In the cases of SP-S and SP-H, the specimens did not exert their performances, which the authors had expected, because of the early failure of the connections. For these two cases, the experiments were stopped early, and the results were not analyzed in detail. In this study, the results for SP-W specimen and SP-0 were mainly compared and analyzed.

The load–displacement envelope curves are compared in Figure 31. The envelope curves were plotted by using averaged measured values for both push-over and pull-over. As mentioned previously, the maximum loads in SP-0 and SP-W were similar and equal to 486.30 kN and 479.03 kN, respectively; their behaviors were analogous to each other until the maximum displacement. In the cases of SP-S and SP-H, the behavior of the connection plate was expressed as the governing behavior because the lateral load was not completely transferred to the lower module by the premature failure of the connections.

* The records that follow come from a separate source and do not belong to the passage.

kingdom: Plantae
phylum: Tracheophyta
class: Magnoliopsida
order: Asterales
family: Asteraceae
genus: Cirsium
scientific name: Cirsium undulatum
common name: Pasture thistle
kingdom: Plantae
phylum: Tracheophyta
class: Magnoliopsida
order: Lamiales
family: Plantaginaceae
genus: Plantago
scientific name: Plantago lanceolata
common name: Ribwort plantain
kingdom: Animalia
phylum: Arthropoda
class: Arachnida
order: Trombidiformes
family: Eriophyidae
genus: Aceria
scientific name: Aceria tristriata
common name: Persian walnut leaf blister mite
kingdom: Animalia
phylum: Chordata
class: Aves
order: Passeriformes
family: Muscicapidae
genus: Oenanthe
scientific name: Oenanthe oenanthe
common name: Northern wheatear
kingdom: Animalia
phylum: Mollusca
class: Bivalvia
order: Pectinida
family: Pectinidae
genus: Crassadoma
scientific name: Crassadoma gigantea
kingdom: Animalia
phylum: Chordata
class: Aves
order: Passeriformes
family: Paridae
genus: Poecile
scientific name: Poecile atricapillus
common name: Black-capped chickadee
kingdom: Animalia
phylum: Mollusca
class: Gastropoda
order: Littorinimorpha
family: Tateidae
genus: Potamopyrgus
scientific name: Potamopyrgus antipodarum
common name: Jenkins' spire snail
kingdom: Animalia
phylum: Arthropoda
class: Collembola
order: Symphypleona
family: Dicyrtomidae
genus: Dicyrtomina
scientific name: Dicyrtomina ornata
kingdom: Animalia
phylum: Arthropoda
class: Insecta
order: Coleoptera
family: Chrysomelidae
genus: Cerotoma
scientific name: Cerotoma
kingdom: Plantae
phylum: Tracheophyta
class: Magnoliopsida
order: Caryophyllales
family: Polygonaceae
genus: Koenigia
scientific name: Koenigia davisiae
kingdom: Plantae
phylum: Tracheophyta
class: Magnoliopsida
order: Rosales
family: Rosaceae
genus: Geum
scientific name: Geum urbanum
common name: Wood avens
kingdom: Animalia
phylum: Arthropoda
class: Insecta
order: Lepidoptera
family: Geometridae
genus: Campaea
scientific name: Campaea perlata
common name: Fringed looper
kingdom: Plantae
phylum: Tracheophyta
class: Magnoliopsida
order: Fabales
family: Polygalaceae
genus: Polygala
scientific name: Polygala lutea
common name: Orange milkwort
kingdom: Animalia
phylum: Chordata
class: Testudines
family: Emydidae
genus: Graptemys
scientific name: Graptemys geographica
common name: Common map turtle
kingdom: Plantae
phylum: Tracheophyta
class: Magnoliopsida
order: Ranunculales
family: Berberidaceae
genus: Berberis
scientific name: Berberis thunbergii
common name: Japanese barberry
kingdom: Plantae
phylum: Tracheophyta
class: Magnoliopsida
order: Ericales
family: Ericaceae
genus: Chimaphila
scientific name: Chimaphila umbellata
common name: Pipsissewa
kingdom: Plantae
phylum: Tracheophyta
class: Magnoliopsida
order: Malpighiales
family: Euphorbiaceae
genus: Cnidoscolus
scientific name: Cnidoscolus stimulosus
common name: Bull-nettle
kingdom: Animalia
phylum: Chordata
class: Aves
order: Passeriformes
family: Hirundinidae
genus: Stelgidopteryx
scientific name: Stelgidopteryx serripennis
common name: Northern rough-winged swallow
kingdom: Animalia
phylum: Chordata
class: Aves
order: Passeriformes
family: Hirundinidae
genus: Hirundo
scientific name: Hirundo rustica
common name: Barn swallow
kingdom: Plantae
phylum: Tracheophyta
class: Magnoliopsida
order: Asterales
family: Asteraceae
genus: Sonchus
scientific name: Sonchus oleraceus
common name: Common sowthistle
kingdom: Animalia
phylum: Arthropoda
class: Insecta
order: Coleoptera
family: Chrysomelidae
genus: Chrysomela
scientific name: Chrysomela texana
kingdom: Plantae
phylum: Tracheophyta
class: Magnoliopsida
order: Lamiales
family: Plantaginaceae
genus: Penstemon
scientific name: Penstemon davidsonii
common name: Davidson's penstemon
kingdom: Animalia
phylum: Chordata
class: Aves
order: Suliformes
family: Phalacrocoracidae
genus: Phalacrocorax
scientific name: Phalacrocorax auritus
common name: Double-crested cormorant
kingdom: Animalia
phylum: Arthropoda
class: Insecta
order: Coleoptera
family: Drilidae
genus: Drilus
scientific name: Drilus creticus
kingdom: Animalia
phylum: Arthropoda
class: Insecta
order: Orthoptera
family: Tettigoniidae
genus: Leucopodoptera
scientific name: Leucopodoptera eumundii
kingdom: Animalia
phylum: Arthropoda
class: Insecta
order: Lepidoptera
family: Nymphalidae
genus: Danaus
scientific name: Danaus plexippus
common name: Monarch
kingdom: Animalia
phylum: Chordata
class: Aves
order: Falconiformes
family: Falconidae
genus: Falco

As a result of calculating the yield displacement and ultimate displacement by using the method suggested by Park [18], the yield displacement, ultimate displacement, and displacement ductility of SP-0 were 15.7 mm, 52.3 mm, and 3.33, respectively. For SP-W, the yield displacement was 15.6 mm, ultimate displacement was 69.9 mm, and displacement ductility was calculated as 4.48, which is larger than that of SP-0. This results from the larger moment resisting capacity of SP-W after peak load. Figure 32 shows the energy dissipation with drift ratio; it can be observed that SP-W similarly dissipated energy with SP-0.

4. Conclusions

In this study, the lateral behavior performance tests were carried out for four new-type wind turbine tower specimens. Three specimens were modular DSCT wind turbine towers with different module connections and the other was a single-body DSCT wind turbine tower. Quasi-static tests were performed and the results were compared to determine which type of connection made a modular DSCT wind turbine tower to behave like a single-body DSCT wind turbine tower.

As a result, the specimen using Type-W joint (SP-W) performed 98.5% of the maximum strength compared to the single-body specimen (SP-0). Additionally, the results of the maximum displacement of SP-W showed almost the same as that of SP-0. On the other hand, the experimental results of the connection Type-H and Type-S showed their connection plate failed. The SP-H and SP-S was confirmed that they did not perform enough to behave as the single body DSCT. The modular connections using connection Type-H and Type-S are not suitable to be used for wind turbine towers because of the stress concentration around the bolting area.

Finally, it appears to be the most recommendable connection type for a modular DSCT wind turbine tower is the connection Type-W.